The start area will be twelve feet from the target area and the target area will be one square foot. The areas will be taped off on the floor to allow practices runs be for the final due date. You and your partner will have three full class periods before we test and the final design report is due the last after the testing date in form of an email.
During the due date of the test each group will have three trials; groups must complete the task with in two minutes. Failure to do so will affect the grade.
Point System:
Design Report 50 points
Robot Construction 15 points
Construction and label of the Model Satellite 10 points
Landing in the Target area 15 points
Disengagement at the end 10 points
Every second group goes over the two-minute time limit: -1 point for each second over
For every inch of the satellite that is not in the target area: -1 point
Reflection of unit
Objective: Students will reflect on their learning and discussions from this unit. This will include their comfort with the design process, facts that were most interesting to them while learning and researching the history of satellites, and the different uses of satellites.
Rational: It is important as an educator to allow for reflection of students work. It allows the student to process and think about the learning that has occurred and the collaboration that took place. This helps students identify material that they truly understand and material that they would like to work on. By allowing students to think about their strengths and weakness in a safe learning environment, they will become stronger students. The student, along with the teacher, will know if more explanations or learning will be needed in order for the student to move on to new material or advanced material. I, as an educator, also use this time to determine what changes will be needed when teaching this unit in the future. If students all respond that they did not understand something, the next time I teach this unit I will focus more time on that specific topic or material. It also lets me know if the estimated time allocated to classroom lesson or activity was sufficient.
Classroom assignment: You will have the remainder of the class period to answer these questions. If you do not finish, you need to complete it for homework. Please answer these questions in your own words honestly and be as detailed as possible.
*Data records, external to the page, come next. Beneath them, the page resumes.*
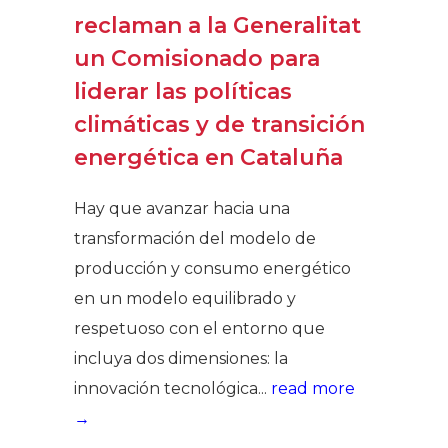
reclaman a la Generalitat
un Comisionado para
liderar las políticas
climáticas y de transición
energética en Cataluña
Hay que avanzar hacia una
transformación del modelo de
producción y consumo energético
en un modelo equilibrado y
respetuoso con el entorno que
incluya dos dimensiones: la
innovación tecnológica...
read more
→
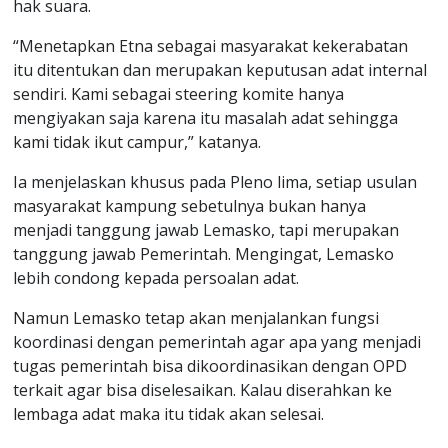
hak suara.
“Menetapkan Etna sebagai masyarakat kekerabatan
itu ditentukan dan merupakan keputusan adat internal
sendiri. Kami sebagai steering komite hanya
mengiyakan saja karena itu masalah adat sehingga
kami tidak ikut campur,” katanya.
Ia menjelaskan khusus pada Pleno lima, setiap usulan
masyarakat kampung sebetulnya bukan hanya
menjadi tanggung jawab Lemasko, tapi merupakan
tanggung jawab Pemerintah. Mengingat, Lemasko
lebih condong kepada persoalan adat.
Namun Lemasko tetap akan menjalankan fungsi
koordinasi dengan pemerintah agar apa yang menjadi
tugas pemerintah bisa dikoordinasikan dengan OPD
terkait agar bisa diselesaikan. Kalau diserahkan ke
lembaga adat maka itu tidak akan selesai.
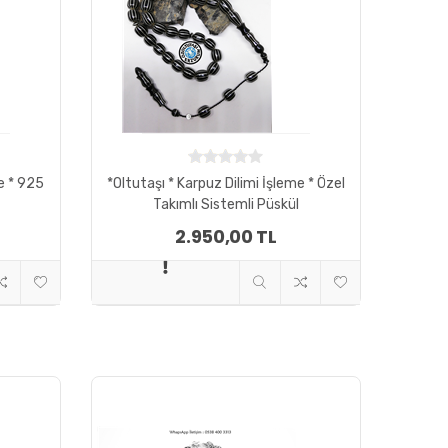
a 04
Tema 05
Tema 06
Tema 07
me * 925
*Oltutaşı * Karpuz Dilimi İşleme * Özel
Takımlı Sistemli Püskül
2.950,00 TL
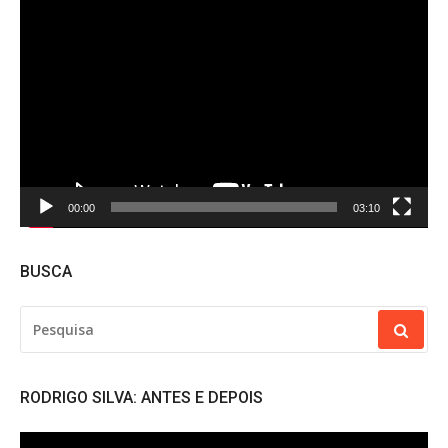
Tocador
de
vídeo
00:00
03:10
BUSCA
PESQUISAR
POR:
RODRIGO SILVA: ANTES E DEPOIS
Tocador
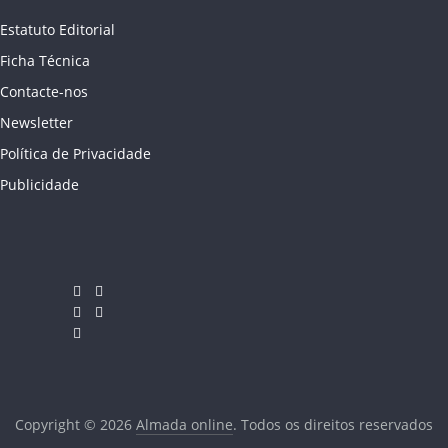
Estatuto Editorial
Ficha Técnica
Contacte-nos
Newsletter
Política de Privacidade
Publicidade
Copyright © 2026
Almada online
. Todos os direitos reservados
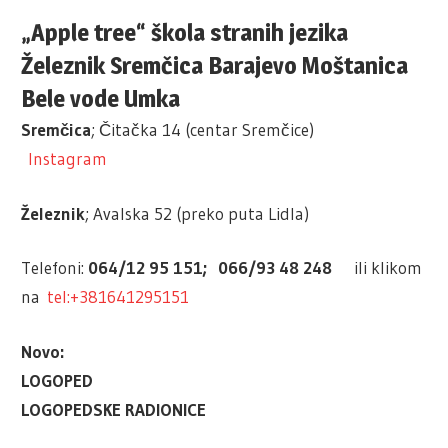
„Apple tree“ škola stranih jezika
Železnik Sremčica Barajevo Moštanica
Bele vode Umka
Sremčica
; Čitačka 14 (centar Sremčice)
Instagram
Železnik
; Avalska 52 (preko puta Lidla)
Telefoni:
064/12 95 151; 066/93 48 248
ili klikom
na
tel:+381641295151
Novo:
LOGOPED
LOGOPEDSKE RADIONICE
This information is to help you understand your learning during this unit, and it will help the teacher make it better for the future.
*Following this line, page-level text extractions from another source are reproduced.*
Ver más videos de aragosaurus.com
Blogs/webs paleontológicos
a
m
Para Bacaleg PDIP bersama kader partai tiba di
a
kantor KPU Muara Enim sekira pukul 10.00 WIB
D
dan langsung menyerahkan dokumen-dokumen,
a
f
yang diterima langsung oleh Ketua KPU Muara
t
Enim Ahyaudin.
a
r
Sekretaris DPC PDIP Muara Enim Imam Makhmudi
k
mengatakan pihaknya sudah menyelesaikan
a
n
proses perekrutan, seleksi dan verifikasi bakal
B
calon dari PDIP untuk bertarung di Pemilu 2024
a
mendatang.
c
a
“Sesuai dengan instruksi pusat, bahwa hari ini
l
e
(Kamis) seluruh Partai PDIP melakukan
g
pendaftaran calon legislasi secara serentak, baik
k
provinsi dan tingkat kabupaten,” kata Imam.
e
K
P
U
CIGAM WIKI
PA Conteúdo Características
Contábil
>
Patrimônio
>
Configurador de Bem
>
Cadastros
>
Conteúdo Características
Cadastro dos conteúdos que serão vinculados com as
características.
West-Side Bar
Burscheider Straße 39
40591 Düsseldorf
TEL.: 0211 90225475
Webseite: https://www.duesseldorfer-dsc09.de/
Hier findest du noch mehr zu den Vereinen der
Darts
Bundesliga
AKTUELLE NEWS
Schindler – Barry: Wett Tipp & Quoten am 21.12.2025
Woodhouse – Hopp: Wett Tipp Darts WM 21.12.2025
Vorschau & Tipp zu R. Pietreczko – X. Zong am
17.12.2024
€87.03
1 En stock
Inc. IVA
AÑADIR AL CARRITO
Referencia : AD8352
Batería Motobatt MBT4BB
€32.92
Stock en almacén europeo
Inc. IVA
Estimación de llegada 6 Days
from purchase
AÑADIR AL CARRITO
What was the biggest challenge you had while working on the assignments and activities for this unit?
What would you do differently if you were to do this again?
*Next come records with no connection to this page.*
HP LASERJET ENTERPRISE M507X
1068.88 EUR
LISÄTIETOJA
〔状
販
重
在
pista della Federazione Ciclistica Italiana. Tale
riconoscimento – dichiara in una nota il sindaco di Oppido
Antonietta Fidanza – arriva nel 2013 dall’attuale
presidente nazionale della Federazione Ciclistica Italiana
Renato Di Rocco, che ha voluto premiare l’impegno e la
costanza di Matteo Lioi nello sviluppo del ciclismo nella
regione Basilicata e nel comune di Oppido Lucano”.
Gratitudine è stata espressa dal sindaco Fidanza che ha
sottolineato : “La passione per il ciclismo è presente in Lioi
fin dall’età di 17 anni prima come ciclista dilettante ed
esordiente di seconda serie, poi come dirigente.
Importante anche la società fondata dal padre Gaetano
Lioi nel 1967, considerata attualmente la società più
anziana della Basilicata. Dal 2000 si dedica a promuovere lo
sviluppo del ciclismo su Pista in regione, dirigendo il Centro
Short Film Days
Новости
If you had to do the same project but could change it in any way what would you do? (Time constraint, different materials, has longer or shorter time to work on it, etc.)
Do you feel you have a deeper understanding of the design process? Please explain.
Do you feel you have a deeper understanding of the history of satellites? Please explain.
Do you feel you have a deeper understanding of the how satellites work and their uses? Please explain.
Do you have any suggestions for the teacher on how to improve this for the next class?